Work to be completed: Every line in the records below that holds the word "down" is to be copied.
*** Begin section ***
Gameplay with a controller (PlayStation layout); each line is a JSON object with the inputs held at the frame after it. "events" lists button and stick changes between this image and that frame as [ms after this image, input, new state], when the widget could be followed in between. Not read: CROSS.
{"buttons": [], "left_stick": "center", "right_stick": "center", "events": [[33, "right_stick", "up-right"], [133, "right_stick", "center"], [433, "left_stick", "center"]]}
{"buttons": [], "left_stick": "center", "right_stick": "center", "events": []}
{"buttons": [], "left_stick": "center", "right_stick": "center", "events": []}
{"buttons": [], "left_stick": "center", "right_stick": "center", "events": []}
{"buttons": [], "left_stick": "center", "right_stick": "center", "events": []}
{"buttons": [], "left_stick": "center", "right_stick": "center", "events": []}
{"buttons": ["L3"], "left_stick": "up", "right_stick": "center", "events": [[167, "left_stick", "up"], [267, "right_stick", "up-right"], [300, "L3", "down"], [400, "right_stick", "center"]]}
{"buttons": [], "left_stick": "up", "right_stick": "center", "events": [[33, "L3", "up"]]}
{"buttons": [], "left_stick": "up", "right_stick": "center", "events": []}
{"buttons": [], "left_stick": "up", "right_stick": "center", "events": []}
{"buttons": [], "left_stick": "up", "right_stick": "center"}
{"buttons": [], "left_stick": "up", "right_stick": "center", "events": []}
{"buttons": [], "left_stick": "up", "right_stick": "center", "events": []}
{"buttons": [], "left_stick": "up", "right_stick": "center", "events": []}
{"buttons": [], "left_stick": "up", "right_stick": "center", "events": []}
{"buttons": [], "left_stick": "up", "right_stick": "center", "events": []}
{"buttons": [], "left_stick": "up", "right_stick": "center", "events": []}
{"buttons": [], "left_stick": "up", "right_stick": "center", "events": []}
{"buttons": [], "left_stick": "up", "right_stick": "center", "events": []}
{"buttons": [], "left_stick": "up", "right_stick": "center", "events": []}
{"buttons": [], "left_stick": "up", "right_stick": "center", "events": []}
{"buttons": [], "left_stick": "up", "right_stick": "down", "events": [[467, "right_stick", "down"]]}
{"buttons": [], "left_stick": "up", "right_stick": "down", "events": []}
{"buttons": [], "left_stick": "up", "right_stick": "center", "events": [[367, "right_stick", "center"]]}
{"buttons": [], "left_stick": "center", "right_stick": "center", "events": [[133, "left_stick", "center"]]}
*** End section ***
Result of this exercise:
{"buttons": ["L3"], "left_stick": "up", "right_stick": "center", "events": [[167, "left_stick", "up"], [267, "right_stick", "up-right"], [300, "L3", "down"], [400, "right_stick", "center"]]}
{"buttons": [], "left_stick": "up", "right_stick": "down", "events": [[467, "right_stick", "down"]]}
{"buttons": [], "left_stick": "up", "right_stick": "down", "events": []}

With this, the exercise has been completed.